Young girls and boys are especially vulnerable to this kind of marketing as they have grown up with the internet. This advertising has always existed to them. Navigating the gauntlet of stupid claims on the internet is something they must become good at very quickly, or they would be very confused indeed. This almost needs to become the new ‘sex talk’ from parents, warning their kids not to believe what the overly fake-tanned lady said on Instagram.
Ignorance is not an excuse. These people cannot say they ‘didn’t know’ that these products had harmful ingredients, or that the 12-year old girl in a different country got bulimia indirectly from people like her promoting weight-loss products. There is research and reports as the result of a quick google search, and if she had recommended the product honestly, rather than being paid by ‘Bondi Beach TeaTox’ or ‘Skinny Mini FitTea’, she would realise herself that it does not offer the over the top health benefits that it initially claimed.

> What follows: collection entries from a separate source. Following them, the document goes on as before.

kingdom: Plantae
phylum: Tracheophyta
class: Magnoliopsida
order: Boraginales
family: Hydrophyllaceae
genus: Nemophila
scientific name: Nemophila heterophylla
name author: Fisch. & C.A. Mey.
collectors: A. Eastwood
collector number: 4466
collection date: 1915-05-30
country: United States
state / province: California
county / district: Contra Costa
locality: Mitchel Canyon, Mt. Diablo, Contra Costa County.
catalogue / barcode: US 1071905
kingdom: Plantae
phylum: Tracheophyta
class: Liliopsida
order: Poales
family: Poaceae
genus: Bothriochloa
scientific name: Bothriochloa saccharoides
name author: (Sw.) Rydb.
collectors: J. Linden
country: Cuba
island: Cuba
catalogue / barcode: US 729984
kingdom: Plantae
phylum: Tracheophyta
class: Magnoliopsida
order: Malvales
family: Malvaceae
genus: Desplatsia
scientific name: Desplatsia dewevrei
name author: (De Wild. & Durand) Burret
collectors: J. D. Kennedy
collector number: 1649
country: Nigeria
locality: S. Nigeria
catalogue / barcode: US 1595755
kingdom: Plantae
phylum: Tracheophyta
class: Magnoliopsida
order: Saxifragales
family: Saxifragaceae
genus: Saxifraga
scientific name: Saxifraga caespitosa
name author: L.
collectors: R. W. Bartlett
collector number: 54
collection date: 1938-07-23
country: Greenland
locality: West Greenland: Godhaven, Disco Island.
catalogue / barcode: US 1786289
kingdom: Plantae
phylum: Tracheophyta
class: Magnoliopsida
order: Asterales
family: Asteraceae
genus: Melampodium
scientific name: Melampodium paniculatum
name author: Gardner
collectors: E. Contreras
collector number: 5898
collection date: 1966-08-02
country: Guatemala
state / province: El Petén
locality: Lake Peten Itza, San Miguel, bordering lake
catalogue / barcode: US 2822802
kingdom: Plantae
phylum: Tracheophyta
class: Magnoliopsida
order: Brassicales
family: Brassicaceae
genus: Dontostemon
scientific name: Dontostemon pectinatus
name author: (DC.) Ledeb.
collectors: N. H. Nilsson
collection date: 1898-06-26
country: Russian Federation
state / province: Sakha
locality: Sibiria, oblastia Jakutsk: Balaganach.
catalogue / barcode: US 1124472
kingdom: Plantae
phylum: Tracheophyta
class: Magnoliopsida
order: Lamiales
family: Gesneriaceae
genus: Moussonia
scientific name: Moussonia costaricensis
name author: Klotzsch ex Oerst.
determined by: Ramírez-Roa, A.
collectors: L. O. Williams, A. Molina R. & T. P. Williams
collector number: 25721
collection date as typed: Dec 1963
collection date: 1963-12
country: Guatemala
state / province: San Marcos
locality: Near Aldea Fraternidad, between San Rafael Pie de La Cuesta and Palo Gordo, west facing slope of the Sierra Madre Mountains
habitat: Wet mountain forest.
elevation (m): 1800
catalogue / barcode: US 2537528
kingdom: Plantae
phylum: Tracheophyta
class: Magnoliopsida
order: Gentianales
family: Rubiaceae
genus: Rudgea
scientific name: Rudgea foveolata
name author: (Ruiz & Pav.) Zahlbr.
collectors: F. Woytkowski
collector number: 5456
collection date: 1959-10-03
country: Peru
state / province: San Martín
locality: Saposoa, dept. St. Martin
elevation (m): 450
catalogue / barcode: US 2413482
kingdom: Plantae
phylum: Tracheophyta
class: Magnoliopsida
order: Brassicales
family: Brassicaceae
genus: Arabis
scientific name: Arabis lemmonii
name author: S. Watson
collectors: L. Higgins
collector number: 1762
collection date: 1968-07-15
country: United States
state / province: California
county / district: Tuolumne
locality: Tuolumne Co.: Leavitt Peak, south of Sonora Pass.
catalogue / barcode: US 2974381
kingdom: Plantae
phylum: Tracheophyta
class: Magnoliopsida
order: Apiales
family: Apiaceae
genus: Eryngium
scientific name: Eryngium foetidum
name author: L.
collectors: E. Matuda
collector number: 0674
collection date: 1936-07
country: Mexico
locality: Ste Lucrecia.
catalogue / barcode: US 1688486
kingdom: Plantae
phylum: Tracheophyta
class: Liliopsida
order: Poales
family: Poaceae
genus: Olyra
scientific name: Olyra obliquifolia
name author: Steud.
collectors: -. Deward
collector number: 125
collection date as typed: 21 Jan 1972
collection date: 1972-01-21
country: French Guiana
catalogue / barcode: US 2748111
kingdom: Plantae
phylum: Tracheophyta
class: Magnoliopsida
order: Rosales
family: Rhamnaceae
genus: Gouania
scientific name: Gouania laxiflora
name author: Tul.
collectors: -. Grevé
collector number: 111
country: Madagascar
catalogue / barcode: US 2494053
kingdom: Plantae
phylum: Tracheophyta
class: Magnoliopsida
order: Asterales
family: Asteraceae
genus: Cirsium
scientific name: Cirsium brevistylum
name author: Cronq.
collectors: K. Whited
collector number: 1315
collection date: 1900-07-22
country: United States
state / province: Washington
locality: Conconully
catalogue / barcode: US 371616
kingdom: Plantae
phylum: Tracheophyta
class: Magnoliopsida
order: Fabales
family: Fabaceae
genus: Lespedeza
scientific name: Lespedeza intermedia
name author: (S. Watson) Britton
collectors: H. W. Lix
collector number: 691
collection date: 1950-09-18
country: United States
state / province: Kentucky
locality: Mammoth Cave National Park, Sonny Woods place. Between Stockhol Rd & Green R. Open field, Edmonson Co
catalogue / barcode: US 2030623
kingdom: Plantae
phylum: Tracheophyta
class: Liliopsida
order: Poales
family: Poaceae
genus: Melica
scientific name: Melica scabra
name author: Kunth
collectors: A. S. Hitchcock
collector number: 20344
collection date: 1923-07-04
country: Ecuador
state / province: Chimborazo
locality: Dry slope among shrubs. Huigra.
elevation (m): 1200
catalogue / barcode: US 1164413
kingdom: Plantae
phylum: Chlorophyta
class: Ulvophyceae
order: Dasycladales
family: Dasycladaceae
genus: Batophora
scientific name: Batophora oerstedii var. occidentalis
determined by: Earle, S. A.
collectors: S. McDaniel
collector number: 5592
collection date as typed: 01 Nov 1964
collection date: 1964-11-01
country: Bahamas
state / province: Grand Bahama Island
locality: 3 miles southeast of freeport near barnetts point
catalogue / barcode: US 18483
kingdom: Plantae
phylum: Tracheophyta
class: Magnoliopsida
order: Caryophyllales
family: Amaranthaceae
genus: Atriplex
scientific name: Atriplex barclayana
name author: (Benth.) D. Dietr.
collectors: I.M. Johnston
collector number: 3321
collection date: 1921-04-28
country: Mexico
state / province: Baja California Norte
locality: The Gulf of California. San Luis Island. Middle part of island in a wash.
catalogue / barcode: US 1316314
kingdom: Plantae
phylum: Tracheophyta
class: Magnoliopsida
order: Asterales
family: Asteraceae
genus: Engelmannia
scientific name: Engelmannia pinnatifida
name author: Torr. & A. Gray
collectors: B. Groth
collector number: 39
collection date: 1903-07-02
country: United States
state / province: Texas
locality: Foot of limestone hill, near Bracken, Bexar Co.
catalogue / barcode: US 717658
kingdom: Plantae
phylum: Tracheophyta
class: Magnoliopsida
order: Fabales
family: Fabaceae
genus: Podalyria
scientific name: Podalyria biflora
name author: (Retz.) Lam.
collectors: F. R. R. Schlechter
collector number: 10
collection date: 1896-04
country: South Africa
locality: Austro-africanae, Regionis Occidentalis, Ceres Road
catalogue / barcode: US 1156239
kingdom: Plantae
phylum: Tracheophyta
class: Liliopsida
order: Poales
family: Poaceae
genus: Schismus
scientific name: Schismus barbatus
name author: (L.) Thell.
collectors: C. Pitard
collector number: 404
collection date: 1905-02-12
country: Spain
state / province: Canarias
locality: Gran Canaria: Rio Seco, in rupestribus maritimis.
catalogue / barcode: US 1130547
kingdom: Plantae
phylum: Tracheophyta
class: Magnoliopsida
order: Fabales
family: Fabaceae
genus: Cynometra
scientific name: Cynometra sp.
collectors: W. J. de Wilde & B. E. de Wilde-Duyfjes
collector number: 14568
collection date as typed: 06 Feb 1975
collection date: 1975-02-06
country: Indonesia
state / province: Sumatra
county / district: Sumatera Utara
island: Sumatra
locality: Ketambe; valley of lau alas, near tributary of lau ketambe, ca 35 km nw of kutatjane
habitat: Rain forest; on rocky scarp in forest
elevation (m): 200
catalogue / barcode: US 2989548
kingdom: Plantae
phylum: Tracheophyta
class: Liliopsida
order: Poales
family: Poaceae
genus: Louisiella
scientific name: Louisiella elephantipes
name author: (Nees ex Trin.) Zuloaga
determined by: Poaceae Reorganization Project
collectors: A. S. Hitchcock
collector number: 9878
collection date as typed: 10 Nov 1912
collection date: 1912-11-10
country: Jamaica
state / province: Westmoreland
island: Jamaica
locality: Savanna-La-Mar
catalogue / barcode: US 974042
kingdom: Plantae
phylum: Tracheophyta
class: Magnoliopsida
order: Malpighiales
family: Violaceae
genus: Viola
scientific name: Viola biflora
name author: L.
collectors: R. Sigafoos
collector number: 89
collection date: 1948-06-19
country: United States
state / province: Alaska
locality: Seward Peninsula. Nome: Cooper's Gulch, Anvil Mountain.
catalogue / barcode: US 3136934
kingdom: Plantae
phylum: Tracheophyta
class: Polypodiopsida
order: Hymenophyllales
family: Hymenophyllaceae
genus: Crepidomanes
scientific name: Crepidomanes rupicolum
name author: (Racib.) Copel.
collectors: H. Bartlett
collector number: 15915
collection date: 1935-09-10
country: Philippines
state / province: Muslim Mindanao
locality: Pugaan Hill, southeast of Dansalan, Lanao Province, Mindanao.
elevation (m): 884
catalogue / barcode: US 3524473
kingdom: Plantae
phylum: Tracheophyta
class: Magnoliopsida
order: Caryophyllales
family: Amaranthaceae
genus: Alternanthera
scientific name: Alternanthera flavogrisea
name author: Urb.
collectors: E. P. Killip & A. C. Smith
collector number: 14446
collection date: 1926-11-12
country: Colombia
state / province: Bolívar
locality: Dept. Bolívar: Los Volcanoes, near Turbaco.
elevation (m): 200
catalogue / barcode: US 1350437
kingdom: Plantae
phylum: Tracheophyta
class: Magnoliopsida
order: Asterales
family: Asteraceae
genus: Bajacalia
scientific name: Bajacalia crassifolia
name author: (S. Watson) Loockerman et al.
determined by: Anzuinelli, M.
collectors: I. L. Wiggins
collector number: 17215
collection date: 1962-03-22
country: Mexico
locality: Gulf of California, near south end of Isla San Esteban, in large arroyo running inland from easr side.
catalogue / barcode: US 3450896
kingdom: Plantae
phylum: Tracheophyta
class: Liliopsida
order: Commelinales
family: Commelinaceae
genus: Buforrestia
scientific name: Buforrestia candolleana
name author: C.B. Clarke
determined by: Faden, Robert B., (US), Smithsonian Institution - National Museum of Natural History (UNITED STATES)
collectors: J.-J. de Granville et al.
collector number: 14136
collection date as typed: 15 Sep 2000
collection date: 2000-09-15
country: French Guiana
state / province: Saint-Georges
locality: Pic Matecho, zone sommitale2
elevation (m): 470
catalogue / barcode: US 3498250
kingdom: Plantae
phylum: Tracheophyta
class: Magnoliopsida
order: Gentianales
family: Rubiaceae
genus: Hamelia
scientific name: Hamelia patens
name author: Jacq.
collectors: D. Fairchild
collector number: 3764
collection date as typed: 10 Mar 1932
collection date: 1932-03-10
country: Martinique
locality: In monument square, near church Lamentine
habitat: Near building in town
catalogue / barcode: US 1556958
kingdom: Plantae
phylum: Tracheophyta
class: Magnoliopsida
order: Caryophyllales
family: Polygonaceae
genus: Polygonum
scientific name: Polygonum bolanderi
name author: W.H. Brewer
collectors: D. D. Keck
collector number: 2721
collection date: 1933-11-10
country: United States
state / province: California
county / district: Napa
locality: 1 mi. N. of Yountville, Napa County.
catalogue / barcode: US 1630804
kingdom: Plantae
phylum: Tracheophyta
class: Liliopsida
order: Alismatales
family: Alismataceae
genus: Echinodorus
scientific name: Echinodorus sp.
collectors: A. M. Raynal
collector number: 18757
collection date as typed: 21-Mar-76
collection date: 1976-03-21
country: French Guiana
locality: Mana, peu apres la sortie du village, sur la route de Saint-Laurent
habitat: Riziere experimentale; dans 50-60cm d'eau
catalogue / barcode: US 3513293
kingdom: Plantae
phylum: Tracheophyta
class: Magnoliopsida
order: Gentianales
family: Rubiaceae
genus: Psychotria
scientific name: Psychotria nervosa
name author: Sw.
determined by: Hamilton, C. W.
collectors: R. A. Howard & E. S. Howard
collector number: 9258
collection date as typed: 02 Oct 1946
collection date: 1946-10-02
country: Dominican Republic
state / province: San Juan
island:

However, being paid by the company initially before the product has even arrived on the reviewer’s doorstep is rampantly common in the industry. Many ‘beauty gurus’ on YouTube have been paid (the higher the follower count, the higher they get paid is usually the rule) in advance to give the product a good review, and they do not have to tell you when they have been paid prior to recommendation.
This is lying. This is dishonest and it confuses people. Anyone with a good conscience and a knowledge of their influence would refuse to be paid, and rather, review the product honestly after rigorous testing. It also displays tremendous arrogance to think that these people have an authority to recommend a product, when they are usually not dietitians, nutritionists, doctors or of any other medical qualification. They are directly influencing people’s health. Do not underestimate this influence. Recommending certain products above others is considered advice, and before anyone gives it out over a major platform, they should think about if they are truly qualified to do this.
Saying ‘I didn’t even have to change my diet!’ what if her diet was already healthy? This isn’t mentioned, along with other critical information such as how the tea made her go to the bathroom sixteen times this morning. This is not healthy. This is not the pursuit of health. It’s only mentioned that all you have to do to lose weight and be ‘skinny’ (a toxic word in the media) is drink what is essentially a tea with added laxatives – along with the natural diuretic affect tea already has.
The assumption of stupidity in internet advertising is high. The obsession with body image and aesthetics is a driver for the overwhelming amount of products available to satisfy our constant craving for the ‘next new thing’. The Western World is a slave to consumerism and big businesses know it. The only way to change is with collective and continuing people power, and empowering other women and men to feel good about themselves.